2:12-cv-4418, 2014 WL 6675934, at *3 (D.N.J. Nov. 25, 2014) (ammonia leak);
Motorists Mut. Ins. v. Hardinger, 131 F. App’x 823, 825–26 (3d Cir. 2005) (bacteria in
water); Sullivan v. Standard Fire Ins., No. 515, 2007, 2008 WL 361141, at *3 (Del.
Feb. 11, 2008) (mold); Oregon Shakespeare Festival Ass’n v. Great Am. Ins., No. 1:15cv-1932, 2016 WL 3267247, at *7 (D. Or. June 7, 2016) (soot and smoke from wildfire)
(vacated by stipulated dismissal). Their details are less important in light of the far
more recent and precise Covid caselaw discussed above.
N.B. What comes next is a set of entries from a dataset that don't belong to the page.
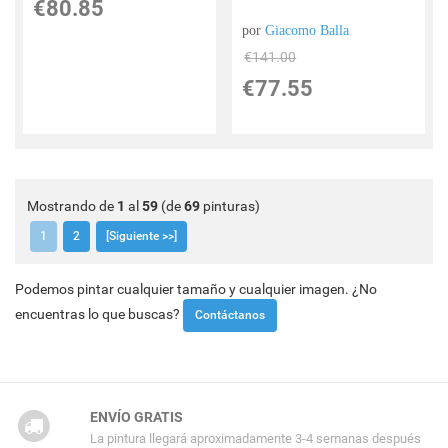
€
80.85
por
Giacomo Balla
€
141.00
€
77.55
Mostrando de
1
al
59
(de
69
pinturas)
1
2
[Siguiente >>]
Podemos pintar cualquier tamaño y cualquier imagen. ¿No
encuentras lo que buscas?
Contáctanos
ENVÍO GRATIS
La pintura llegará aproximadamente 3-4 semanas después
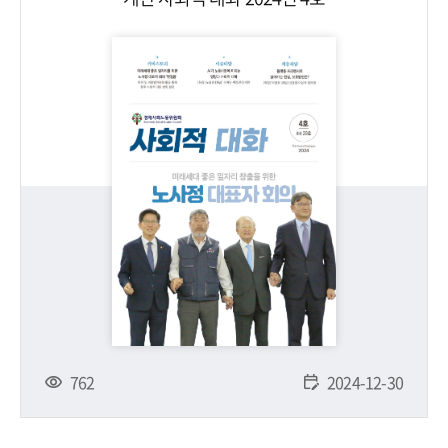
762
2024-12-30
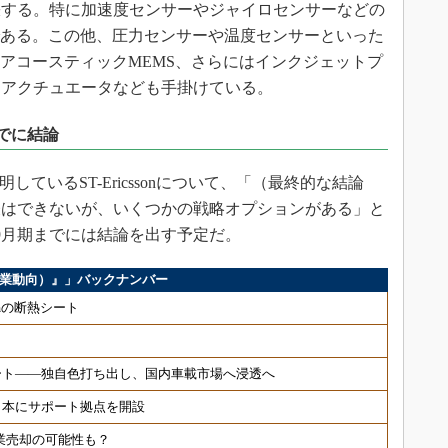
張する。特に加速度センサーやジャイロセンサーなどの
である。この他、圧力センサーや温度センサーといった
のアコースティックMEMS、さらにはインクジェットプ
ロアクチュエータなども手掛けている。
月までに結論
明しているST-Ericssonについて、「（最終的な結論
表はできないが、いくつかの戦略オプションがある」と
～9月期までには結論を出す予定だ。
ス（企業動向）』」バックナンバー
μmの断熱シート
ート――独自色打ち出し、国内車載市場へ浸透へ
日本にサポート拠点を開設
事業売却の可能性も？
As the Sixth Circuit noted,
even mold causes some physical alteration to property that the Covid virus
apparently does not. See Santo’s, 15 F.4th at 402–04 (“The novel coronavirus did not
physically affect the property in the way, say, fire or water damage would.”).
In line with apparently every circuit in the nation and the majority of district
courts—including those in Kentucky—this Court grants Great Northern’s motion to
dismiss (DN 5) because the policy does not cover business income lost as a result of
Covid-19 shutdown orders or the virus itself.